I don’t think there is any better person, let alone player, to open this blog’s infant history with than Neil Walker. In less than a full season, Walker has become the single most popular player on the Pittsburgh Pirates. Like Jack’s situation, there are probably better players on the team – Andrew McCutchen, Pedro Alvarez, probably Jose Tabata – but this Pirates team became Neil’s team almost the moment he arrived in ‘The Show’. To watch Walker, to hear him speak, to see him deal with the media and fans… he absolutely and unequivocally, ‘gets it’. He’s a hometown kid that always wanted to grow up to play for the Pirates, and there is no place else he’d rather be.
Unlike some of the other young players on the Pirates, no matter how good he becomes in the future, you just get the feeling that Neil Walker is going to be a Pirate forever. Kinda like you felt with Jack, maybe even moreso. How could they ever get rid of him? Heck, he came up and hit .296 in his first season with the Pirates, knocked 12 home runs and drove in 66 runs. He tied Albert Pujols for 3rd most RBI in the National League after the All Star break. He didn’t even arrive in Pittsburgh until just before Memorial Day, and is playing a position that was one of the few he had’t previously been a regular at. The expectations are that he will be much, much better in 2011. That may be hard to achieve, and may be unfair to him, but it feels like it is almost a given seeing how hard he works and how comfortable he is in his role as
a leader with, no, scratch that… as THE leader of this Pirates team.

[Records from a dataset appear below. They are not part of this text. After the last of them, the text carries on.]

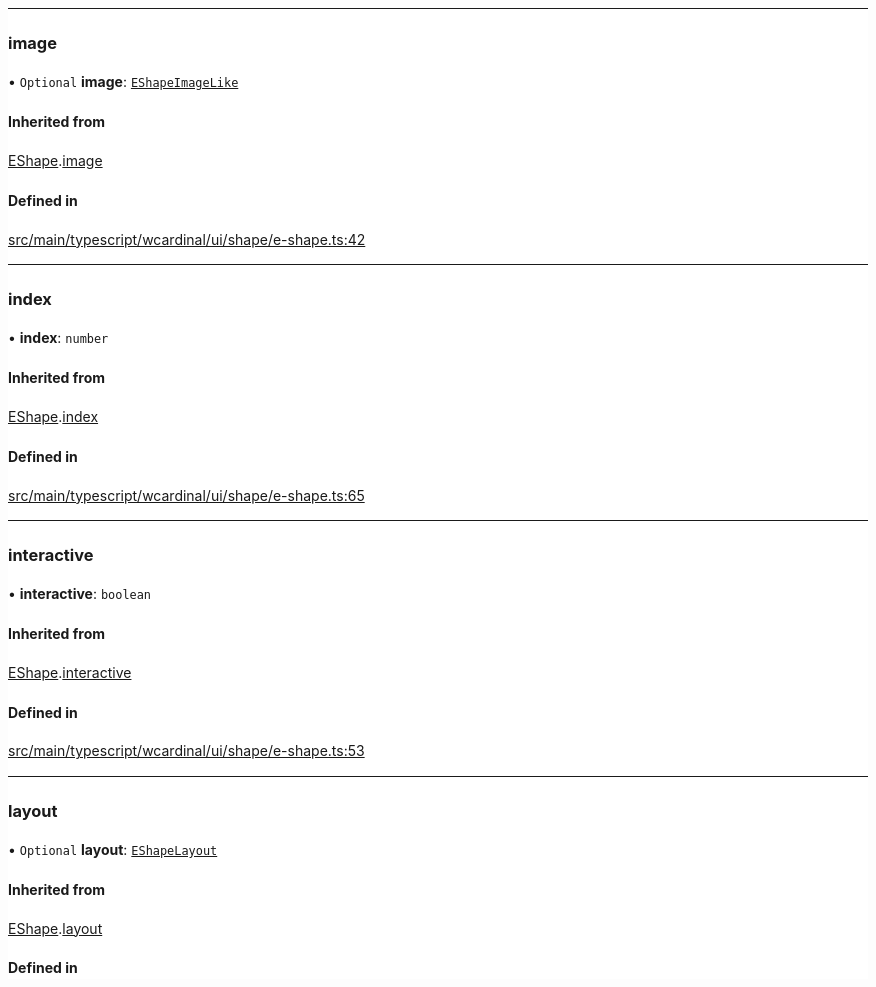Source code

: ___

### image

• `Optional` **image**: [`EShapeImageLike`](EShapeImageLike.md)

#### Inherited from

[EShape](EShape.md).[image](EShape.md#image)

#### Defined in

[src/main/typescript/wcardinal/ui/shape/e-shape.ts:42](https://github.com/winter-cardinal/winter-cardinal-ui/blob/v0.442.0/src/main/typescript/wcardinal/ui/shape/e-shape.ts#L42)

___

### index

• **index**: `number`

#### Inherited from

[EShape](EShape.md).[index](EShape.md#index)

#### Defined in

[src/main/typescript/wcardinal/ui/shape/e-shape.ts:65](https://github.com/winter-cardinal/winter-cardinal-ui/blob/v0.442.0/src/main/typescript/wcardinal/ui/shape/e-shape.ts#L65)

___

### interactive

• **interactive**: `boolean`

#### Inherited from

[EShape](EShape.md).[interactive](EShape.md#interactive)

#### Defined in

[src/main/typescript/wcardinal/ui/shape/e-shape.ts:53](https://github.com/winter-cardinal/winter-cardinal-ui/blob/v0.442.0/src/main/typescript/wcardinal/ui/shape/e-shape.ts#L53)

___

### layout

• `Optional` **layout**: [`EShapeLayout`](EShapeLayout.md)

#### Inherited from

[EShape](EShape.md).[layout](EShape.md#layout)

#### Defined in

Pedro Alvarez may hit 40 bombs this year. Cutch may steal 40 bases, hit .320 and be a National League All Star. Jose Tabata may break out onto the national stage with a huge year. But this is Neil Walker’s team. And there is no better person to have in that role, than someone who leads by example the way that he does. It’s been a long, long time for us Pirates fans since we’ve had a reason to be excited. And history has shown, because of ownership, front office flaws, managerial shortcomings and a lack of talent, that the fans need to SEE something before they truly fall in love with this franchise again.
But I just can’t help but feel like baseball is about to become relevant in Pittsburgh again. And guys like Neil Walker are going to be a part of the solution that helps make that happen. And if they don’t start winning, at least we’ll have a player that we can watch and enjoy, and somehow feel like we can relate to.